Comparing the variables IND and CLASSWK of Indonesian data between 1980 to 2010,
I realized the number of observation for NIU(not in universe) is perfectly aligned EXCEPT FOR 2010:
IDN(2010) [IPUMS-I: descr: ID2010A_IND]
CLASSWK [https://international.ipums.org/international-action/variables/CLASSWK#codes_section]
Since IDN and CLASSWK assume the same universe and CLASSWK is from a follow-up question of IDN, the exceptional discrepancy in 2010 does not seem very intuitive.
Can I know why there is such a difference only in the 2010 sample?
My apologies for the delay in response. It took a bit of time to figure out the source of the discrepancy.
In 2010, a number of people who were not employed or temporarily away from a job (unexpectedly) have valid values for CLASSWK. All of these additional responses are persons who are self-employed, and categorized under the “own account, with temporary/unpaid help” in the detailed version of the variable. These persons are out of universe for IND, as expected.
Thank you for the reply.
Follow up clarifying question: I am trying to investigate (un)employment rate change in Indonesia between 2005, 2010, 2015.
Does this imply the value NIU for IND variables in 2005(and 2015) and 2010 defined differently?
e.g.
Again, number of observation for Value=999 of ID2005A_IND variable is perfectly aligned with Value=9 of ID2005A_CLASSWK, with observation of 635,630.
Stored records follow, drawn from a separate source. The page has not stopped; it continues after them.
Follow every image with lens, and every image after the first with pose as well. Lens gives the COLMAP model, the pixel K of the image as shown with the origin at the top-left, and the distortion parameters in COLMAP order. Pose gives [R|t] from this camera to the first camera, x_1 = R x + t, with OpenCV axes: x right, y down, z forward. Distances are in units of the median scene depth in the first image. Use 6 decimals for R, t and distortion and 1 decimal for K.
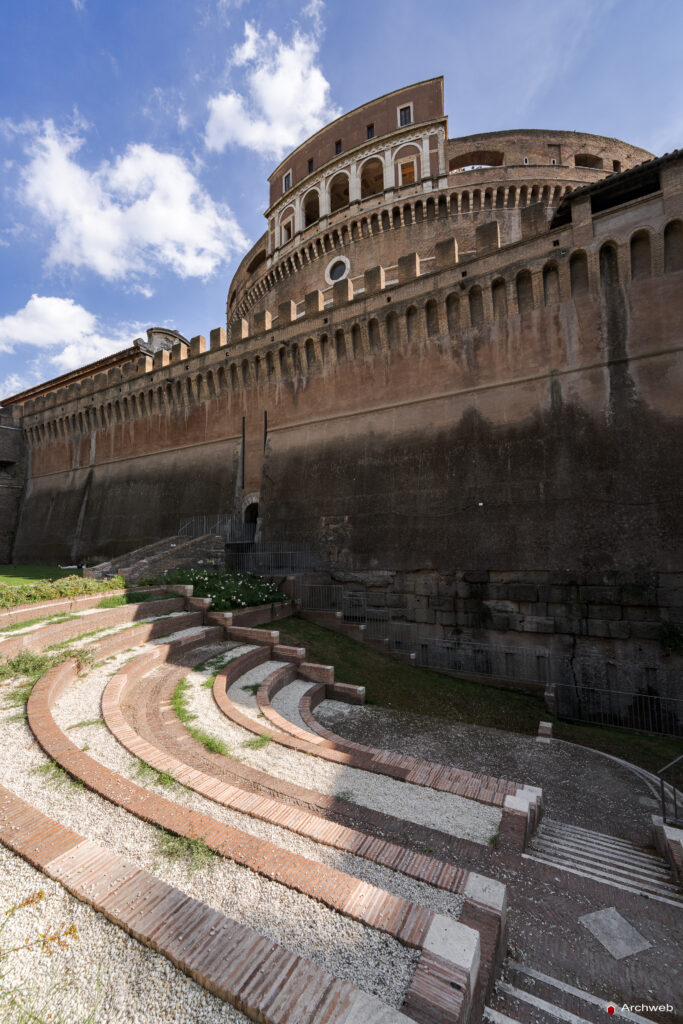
lens RADIAL K [[415.8, 0, 341.5], [0, 415.8, 512.0], [0, 0, 1]] dist [0.001484, -0.002894]
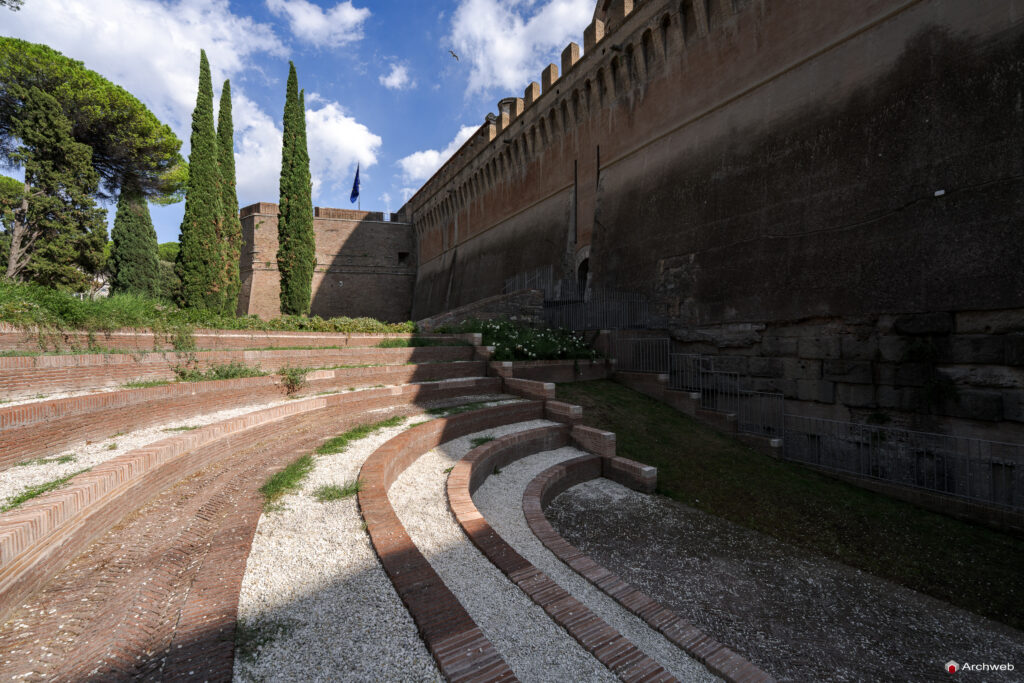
lens RADIAL K [[415.8, 0, 509.8], [0, 415.8, 339.7], [0, 0, 1]] dist [0.001484, -0.002894]
pose [[0.865601, 0.002198, -0.500729, 0.090867], [0.040232, 0.996452, 0.073922, 0.084147], [0.499115, -0.084132, 0.862442, 0.176975]]
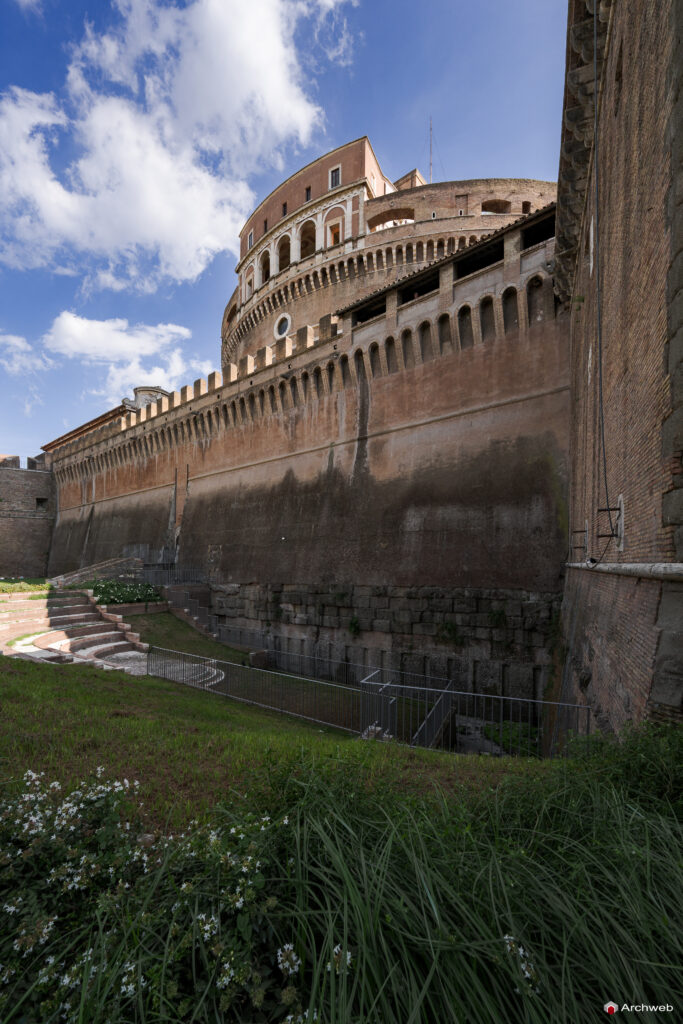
lens RADIAL K [[446.3, 0, 352.7], [0, 446.3, 563.2], [0, 0, 1]] dist [0.000243, -0.000685]
pose [[0.986937, 0.006949, -0.160956, 0.629710], [0.005992, 0.996795, 0.079772, -0.042601], [0.160995, -0.079694, 0.983732, -0.380797]]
(IPUMS-I: descr: ID2005A_CLASSWK).
So a fair dynamic comparison can only be done using *_IND variables but not *_CLASSWK variables?
You are correct that the NIU value is defined differently between these three samples (see the universe tab of IND for the universe definition, or the universe tabs for each of the source variables associated with IND).
Given these universe differences; you will need to define a consistent analytical subsample population that has data available for your variables of interest in each of the three sample years. If you restrict your analysis to a subsample defined by a set of consistent characteristics that are devised with the universe coverage of these variables in mind, then you should be able to use both the IND and CLASSWK variables in your analysis.